Theorem 6.4.1. Let $E$ be a subset of $\mathbb{R}^n$, and let $F$ be a subset of $\mathbb{R}^m$. Let $f : E \to F$ be a function, and let $g : F \to \mathbb{R}^p$ be another function. Let $x_0$ be a point in the interior of $E$. Suppose that $f$ is differentiable at $x_0$, and that $f(x_0)$ is in the interior of $F$. Suppose also that $g$ is differentiable at $f(x_0)$. Then $g \circ f: E \to \mathbb{R}^p$ is also differentiable at $x_0$, and we have the formula $$(g \circ f)'(x_0) = g'(f(x_0)) f'(x_0).$$
Exercise 6.4.3. Prove Theorem 6.4.1. (Hint: you may wish to review the proof of the ordinary chain rule in single variable calculus. The easiest way to proceed is by using the sequence-based definition of limit)
In a single variable case, I first define $G_0(y) = \frac{g(y) - g(f(x_0))}{y-f(x_0)}$, and then extend it to $G(y) = G_0(y)$ if $y \not= f(x_0)$ and $g'(f(x_0))$ if $y = f(x_0)$. Then, we have that $$(g \circ f)'(x_0) =\lim_{n\to \infty} G(f(x_n)) \frac{f(x_n) - f(x_0)}{x_n- x_0} =g'(f(x_0)) f'(x_0).$$
I am trying to prove a multi variable case in a similar way. First, note that $(g \circ f)'(x_0) = ((g \circ f)'_1(x_0), ... , (g \circ f)_p'(x_0))$ (is this true?). Then, our task is to show the chain rule for $(g \circ f)_i: E \to \mathbb{R}$. That is, I need to show that $$\lim_{n \to \infty} \frac{(g \circ f)_i(x_n) - (g \circ f)_i(x_0)}{||x_n -x_0||} = (g'(f(x_0)) f)_i'(x_0). $$ But, I am not sure how to proceed from here. Am I using the right approach? I appreciate if you give some help.

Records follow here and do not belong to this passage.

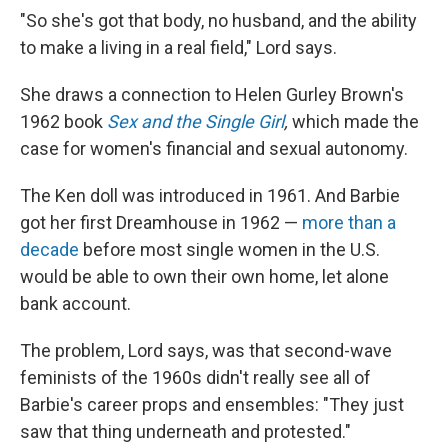
"So she's got that body, no husband, and the ability
to make a living in a real field," Lord says.
She draws a connection to Helen Gurley Brown's
1962 book
Sex and the Single Girl
,
which made the
case for women's financial and sexual autonomy.
The Ken doll was introduced in 1961. And Barbie
got her first Dreamhouse in 1962 —
more than a
decade
before most single women in the U.S.
would be able to own their own home, let alone
bank account.
The problem, Lord says, was that second-wave
feminists of the 1960s didn't really see all of
Barbie's career props and ensembles: "They just
saw that thing underneath and protested."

By definition, that $g$ is differentiable at $y_0 = f(x_0)$ signifies that $$g(y_0 + k) = g(y_0) + g'(y_0) \cdot k + \psi(k) \|k\|,$$ with $\lim_{k \to 0} \psi(k) = 0.$ Similarly, $$f(x_0 + h) = f(x_0) + f'(x_0) \cdot h + \varphi(h) \|h\|,$$ with $\lim_{h \to 0} \varphi(h) = 0.$
Plug in the expansion of $f$ into $g,$ to reach $$(g \circ f)(x_0 + h) = g(y_0) + g'(y_0) f'(x_0) \cdot h + \eta(h),$$ where $$\eta(h) = g'(y_0) \cdot \varphi(h) \|h\| + \psi(k_h) \|k_h\|$$ and $$k_h = f'(x_0) \cdot h + \varphi(h) \|h\|.$$ Observe that $$\|k_h\| \leq \|h\| \big(\|f'(x_0)\| + \|\varphi(h)\| \big) \leq 2\|f'(x_0)\| \|h\|$$ for all $h$ small enough. This entails (for $h \neq 0$) $$\dfrac{\eta(h)}{\|h\|} \leq \|g'(x_0) \cdot \varphi(h)\| + 2 \|\psi(k_h)\|$$ and since $\varphi(h) \to 0$ and $\psi(k_h) \to 0$ as $h \to 0,$ we are done. Q.E.D.
Remark. This proof works on any normed space.